同坐之人也是惴惴不安,连忙劝道:“是啊!我们不过求一个财字,这种话不可再说!”
孙怀远却是毫不为意,大喇喇道:“各位都是一根绳上的蚂蚱,难道还有人会去告密不成!”看见大家全都连番保证,才一捋胡须得意的道:“目前朝廷什么样各位还看不清楚吗?没了我江南子弟,皇上一个人做的了什么?得罪狠了,自有人取而代之!...”
眼见得话语越来越露骨,众人如坐针毡,赶紧各找理由告辞而去!
孙怀远冷眼看着,不时冷笑一声,一群下三流的商贾、胆小鬼,难成大事!
...
紫禁城乾清宫内,崇祯皇帝正与几位重臣商议盐引之事!
礼部尚书兼次辅温体仁出班拱手道:
“陛下,盐引之事关系国计民生,历朝历代都是重中之重!只是如今乃多事之秋,南涝北旱,百姓生计维艰,此时万万不可再与民争利,当体恤下情,休养生息啊?臣以为当以现今之法不变,方能确保百姓不出变乱!”
内阁首辅周延儒却大摇其头,也一步跨出,奏对道:
“温大人此言差矣。盐引之事,历经多朝演变而来,目前所行之法与国朝初期己经是背道而驰!如今天灾人祸,兵连祸结,朝廷税赋却是一减再减,不但无力救灾,就连边军的粮饷都捉襟见肘,再不改制,于国于民都无分毫益处。”
温体仁针锋相对道:
“首辅大人此言差矣,盐引税法与国朝初期大相径庭正可谓是适应潮流,应运而生!
早期的开中法滋生了多少弊端,不用下官在此一一列来了吧!
光是边关镇守、封疆大吏与盐商间相互勾结,损公肥私,蓄养私兵导致尾大不掉一项,可就是要亡国的祸根啊!
而“纲盐法”实乃先帝呕心沥血想出来的最为熨帖之法,尤其对中央控制地方至关重要!万万不可一变再变啊!”
“最为熨帖吗!”首辅周延儒埝须一笑:“说的好啊!你们两淮徽商是舒坦了,熨帖得很!可边地的将士们却吃不上饭了,天下的老百姓也越来越吃不起盐了!”

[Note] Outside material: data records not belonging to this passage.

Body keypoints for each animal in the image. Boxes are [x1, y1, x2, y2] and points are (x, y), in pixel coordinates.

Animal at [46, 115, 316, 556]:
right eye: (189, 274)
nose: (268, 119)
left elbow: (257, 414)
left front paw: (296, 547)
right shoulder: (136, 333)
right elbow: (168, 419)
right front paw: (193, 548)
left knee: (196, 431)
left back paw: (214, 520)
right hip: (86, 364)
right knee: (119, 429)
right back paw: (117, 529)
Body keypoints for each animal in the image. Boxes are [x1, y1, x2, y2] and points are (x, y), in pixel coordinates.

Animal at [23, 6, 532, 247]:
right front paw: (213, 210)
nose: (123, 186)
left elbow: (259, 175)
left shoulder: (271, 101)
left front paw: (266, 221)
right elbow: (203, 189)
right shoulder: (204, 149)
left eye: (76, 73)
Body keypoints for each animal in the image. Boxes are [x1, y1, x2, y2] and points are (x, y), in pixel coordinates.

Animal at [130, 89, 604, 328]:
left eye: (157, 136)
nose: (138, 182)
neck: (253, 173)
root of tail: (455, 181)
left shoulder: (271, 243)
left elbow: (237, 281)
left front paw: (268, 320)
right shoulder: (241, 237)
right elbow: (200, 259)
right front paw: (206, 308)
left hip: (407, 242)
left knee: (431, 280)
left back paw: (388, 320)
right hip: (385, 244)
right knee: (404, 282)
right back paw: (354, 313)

说到这里,周延儒不由大声骂道:“把持商路,操纵盐价,降低品质,把粗盐、毒盐高价卖给百姓,百姓吃了以后往往浑身乏力,上吐下泻!这赚的是昧心钱!是该杀头的啊!”
“胡说!吃多了才会中毒,老百姓哪舍得一次放那么多!”礼部尚书兼次辅温体仁气的吹胡子瞪眼。
一时间落针可闻,众人皆都面色古怪的看着他,这居然是吏部尚书说出来的话。
温体仁也意识到了自己说漏了嘴,汗水一滴滴冒了出来,“臣,臣不是...!”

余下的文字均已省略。